Modeling of Wellbore Heat Transfer in Geothermal Production Well

Abstract

Abstract Electricity supply in Nigeria has been insufficient to aid development. It has also been observed that fossil fuels that supply energy has not been friendly to the environment, as a result an alternative energy source is needed. Geothermal energy has come to fill this gap. This work modelled wellbore heat transfer in geothermal wells and investigated the best heat mining fluid that will conserve heat during heat transfer at the wellbore during heat production. This work employed the mechanisms that greenhouse gases use to absorb heat from the sun and retain it to warm the earth. Simulation of heat extraction capability of steam and CO2 were studied. It was observed at reservoir conditions (248 °F) that steam Mass heat capacity (2.433 KJ/kg °F) is higher than that of CO2 (1.088 KJ/kg °F). At 204. 8 °F mass heat capacity of CO2 is 1.1915KJ/kg OF and that of steam is 2.4058 KJ/kg °F. This implies that steam retains more heat than CO2. From the study at wellbore fluid temperature of 276.8 °F, and at a flow rate of 1300 lb/hr, the wellbore heat transfer from steam (0.158 mmbtu/day) is slightly higher than that of CO2 (0.105 mmbtu/day).
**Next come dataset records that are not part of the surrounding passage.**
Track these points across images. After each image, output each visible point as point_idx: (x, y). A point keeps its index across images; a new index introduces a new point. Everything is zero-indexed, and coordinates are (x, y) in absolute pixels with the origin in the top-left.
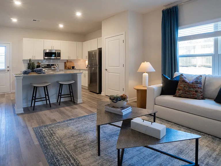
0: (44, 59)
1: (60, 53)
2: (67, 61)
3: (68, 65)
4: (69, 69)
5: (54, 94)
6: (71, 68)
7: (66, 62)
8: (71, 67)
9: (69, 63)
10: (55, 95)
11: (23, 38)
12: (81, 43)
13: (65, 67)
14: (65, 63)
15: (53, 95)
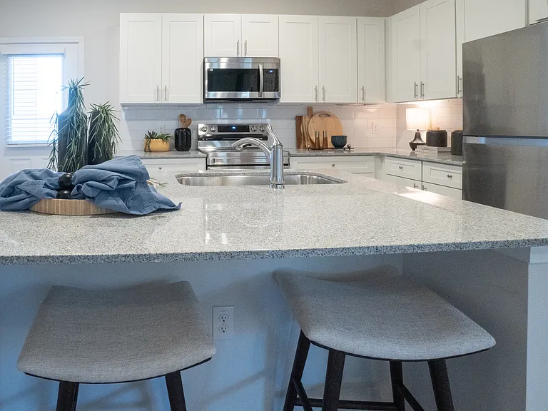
0: (207, 101)
1: (276, 72)
2: (310, 110)
3: (314, 128)
4: (319, 149)
5: (253, 379)
6: (330, 145)
7: (303, 116)
8: (329, 140)
9: (316, 119)
10: (261, 384)
11: (122, 15)
12: (382, 19)
13: (301, 138)
14: (299, 119)
15: (242, 384)
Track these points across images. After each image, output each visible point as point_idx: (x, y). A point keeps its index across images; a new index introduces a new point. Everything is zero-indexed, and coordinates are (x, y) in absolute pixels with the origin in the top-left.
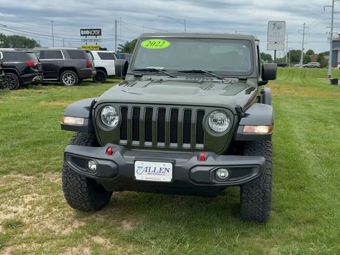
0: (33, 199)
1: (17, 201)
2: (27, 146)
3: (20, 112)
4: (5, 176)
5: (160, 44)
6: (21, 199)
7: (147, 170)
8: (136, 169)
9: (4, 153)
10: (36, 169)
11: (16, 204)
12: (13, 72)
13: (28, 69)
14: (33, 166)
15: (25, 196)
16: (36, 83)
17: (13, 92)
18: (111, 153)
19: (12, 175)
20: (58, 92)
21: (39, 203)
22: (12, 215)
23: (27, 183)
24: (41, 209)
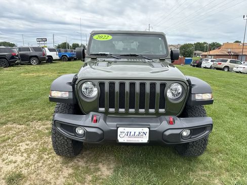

CO2 conserves more heat than steam when used as a heat transfer fluid. The heat transfer capabilities of the mining fluids determine the production capability of the heat resources and the quantity of electricity generation. The study recommended CO2 deployment as heat mining fluid in the exploitation of heat in geothermal resources in Nigeria. This will reduce the greenhouse effect of CO2 in our environment while also encouraging rapid development and economic growth, more especially with the rising cost of energy from fossil. Availability of geothermal energy will increase the supply of electricity in Nigeria.